人生相談は音量を下げて
生放送五分前、ラジオ人生相談の先生が渋滞にはまった。
「つなぎで座ってください」と制作主任に押されたのは、音響係の都筑余市だった。
「私は音しか分かりません」
「顔は出ません。先生が来るまで相づちだけで」
赤いランプが点灯する。最初の相談者は、夫が話を聞かないという女性だった。
『何を言っても大声でかぶせてくるんです』
「入力レベルが高すぎますね」
『私の言葉が届かないのは、それが原因ですか』
「まず相手の音量を下げてください」
『どうやって?』
「一度ミュートに」
『別居ですね』
「そこまでは言ってません」
制作主任が頭を抱える。
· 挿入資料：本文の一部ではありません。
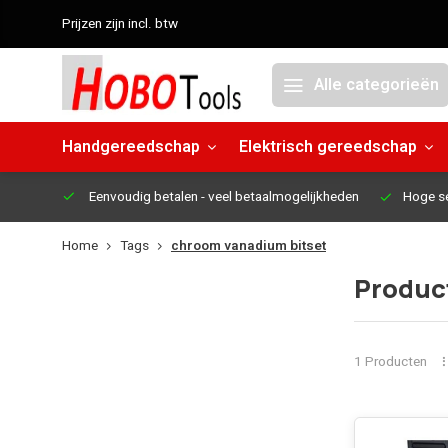
Prijzen zijn incl. btw
Alle categorieën
Handgereedschap
Elektrisch gereedschap
Eenvoudig betalen
- veel betaalmogelijkheden
Hoge s
Home
Tags
chroom vanadium bitset
Produc
1 Producten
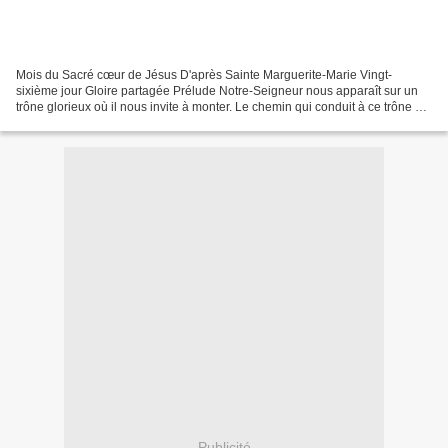
Mois du Sacré cœur de Jésus D'après Sainte Marguerite-Marie Vingt-
sixième jour Gloire partagée Prélude Notre-Seigneur nous apparaît sur un
trône glorieux où il nous invite à monter. Le chemin qui conduit à ce trône et
ses degrés mêmes sont parsemés de...
Publicité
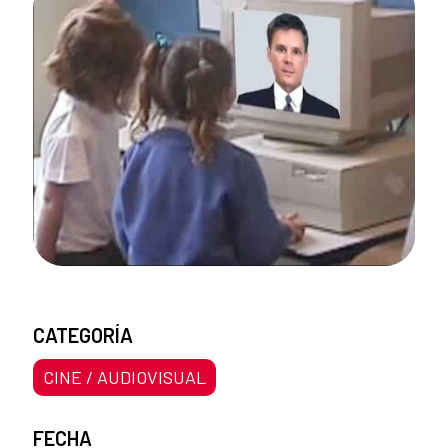
CATEGORÍA
CINE / AUDIOVISUAL
FECHA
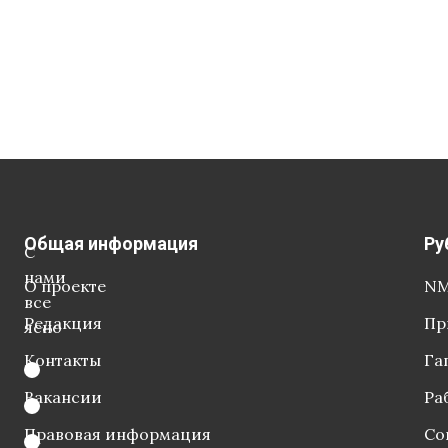
Общая информация
Ру
С
нами
О проекте
NM
все
Редакция
Пр
ясно
Контакты
Га
Вакансии
Ра
Правовая информация
Со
しかし相談者は納得した様子だった。
『左右の気持ちがずれている気がします』
「バランスを中央へ戻しましょう。片方だけ強いと聞きづらい」
『私ばかり我慢していたんです』
「ノイズが多いなら、必要な声だけ残す」
『姑の意見を切っても?』
「周波数によります」
『分かりました』
分かってはいけない方向へ、会話は進んだ。
二人目の相談者は、息子と会話がない父親。
『何から話せばいいでしょう』
「最初にテスト音を」
『いきなり本題に入らず、短い言葉から?』
「反応があれば少しずつ上げます」
『朝の挨拶から始めます』
三人目は職場の人間関係。
『上司の言うことが毎日変わります』
「録音を残してください」
『証拠ですね』
「放送事故の検証用です」
『勇気が出ました』
そこへ本物の先生が駆け込んできた。余市の横に座り、ヘッドホンを奪う。
「あなた、何を助言したんです?」
「音量、左右、ノイズです」
「全部、人間関係の話として受け取られていますよ!」
番組終了間際、最初の女性からもう一度電話が入った。
『夫と話しました。私が十話す間、夫は一しか話せていなかったそうです。交代で聞くことにしました』
本物の先生が黙った。制作主任が紙へ『延長』と書く。
「来週も座れます?」
「先生の替え玉は困ります」
「音響相談員として」
余市はため息をつき、マイクのつまみを下げた。
代役は、準レギュラーになった。